The World Health Organization delegation visited Tajikistan during two weeks. Patrick O’Connor, Head of the WHO COVID-19 mission in Tajikistan, said that in an ideal scenario, it would be necessary to test everyone and quarantine infected persons.

“Given the limitations, we are trying to rationally use the potential and test those in high-risk zones. We are testing those who have been hospitalized, or those with symptoms,” said the WHO representative.

According to him, WHO recommends Tajikistan to expand its testing potential, not only in Dushanbe, but also in cities and regions, including testing in mobile laboratories.

According to Saida Umarzoda, Deputy Minister of Health and Social Protection, Tajikistan today has 44,000 tests provided by Russia, China and Germany.

Since February, according to the Ministry of Health, about 8 thousand people have been tested.
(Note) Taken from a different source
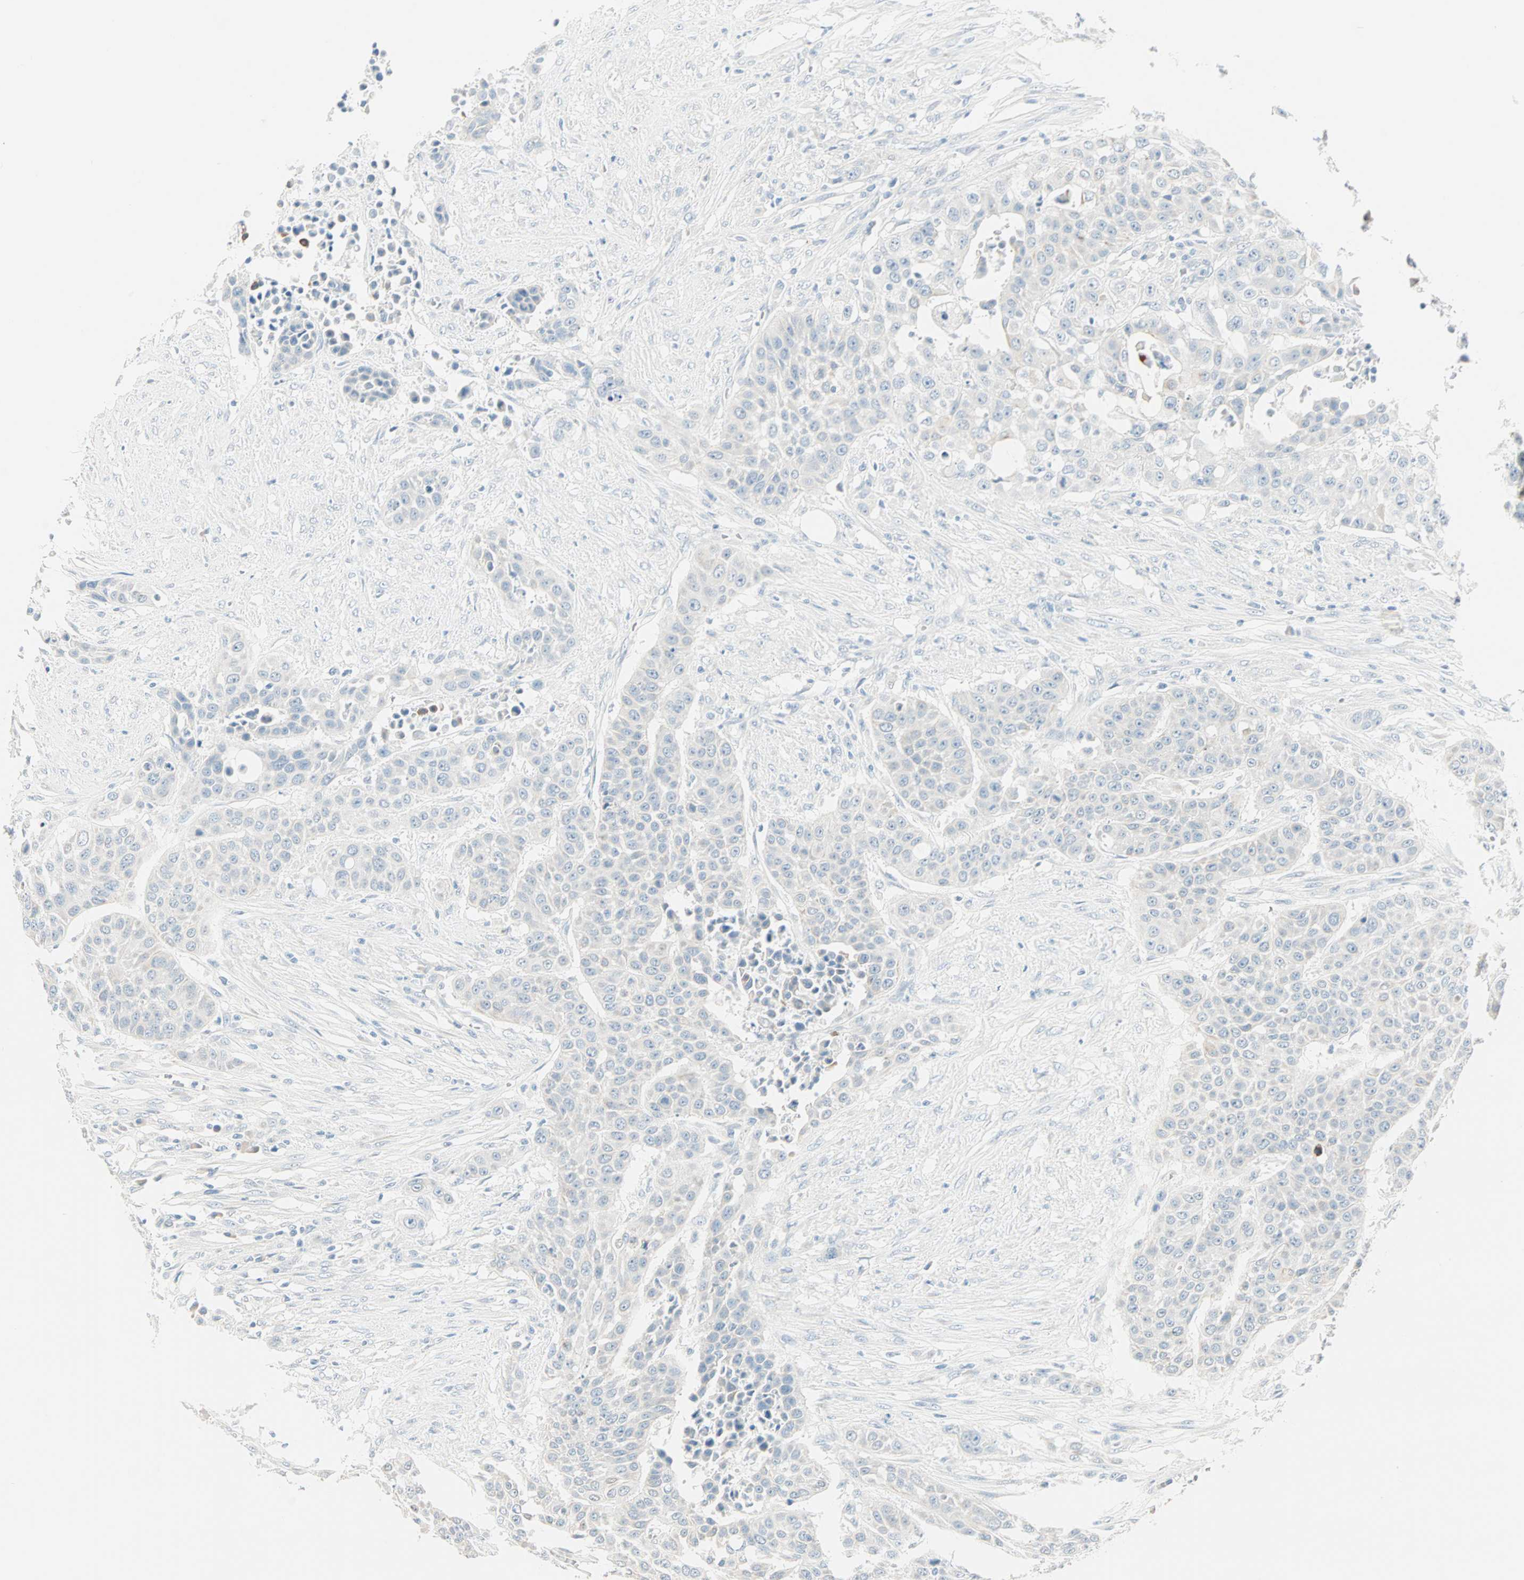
{"staining": {"intensity": "negative", "quantity": "none", "location": "none"}, "tissue": "urothelial cancer", "cell_type": "Tumor cells", "image_type": "cancer", "snomed": [{"axis": "morphology", "description": "Urothelial carcinoma, High grade"}, {"axis": "topography", "description": "Urinary bladder"}], "caption": "There is no significant staining in tumor cells of urothelial carcinoma (high-grade). (DAB IHC with hematoxylin counter stain).", "gene": "SULT1C2", "patient": {"sex": "male", "age": 74}}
According to Umarzoda, the Federal Service for Surveillance on Consumer Rights Protection and Human Wellbeing (Rospotrebnadzor) provided mobile laboratories for Tajikistan to mobilize the testing process. Currently, they are in Khatlon region.

Saida Umarzoda. Photo: asiaplustj.info
Saida Umarzoda. Photo: asiaplustj.info

“If we strengthen our potential and increase proficiency level of our laboratory staff, we can expand laboratory diagnostics. Also, we are discussing the issue of private laboratories’ involvement in the testing process,” says Saida Umarzoda.

It has been a week and a half since Anora got tested, but she still does not know the results. Anora was able to do computed tomography, which confirmed pneumonia and a ground glass opacity (GGO) symptom (area of increased attenuation in the lung), which could be caused by coronavirus. According to the examination, doctors have already prescribed the treatment.

“It is good that I was immediately isolated in a separate room, and did not allow my relatives to come in. If necessary, they come in to my room wearing gloves and masks. If I waited for the test result, I could infect a lot of people,” concluded Anora.


This article was prepared as part of the Giving Voice, Driving Change – from the Borderland to the Steppes Project.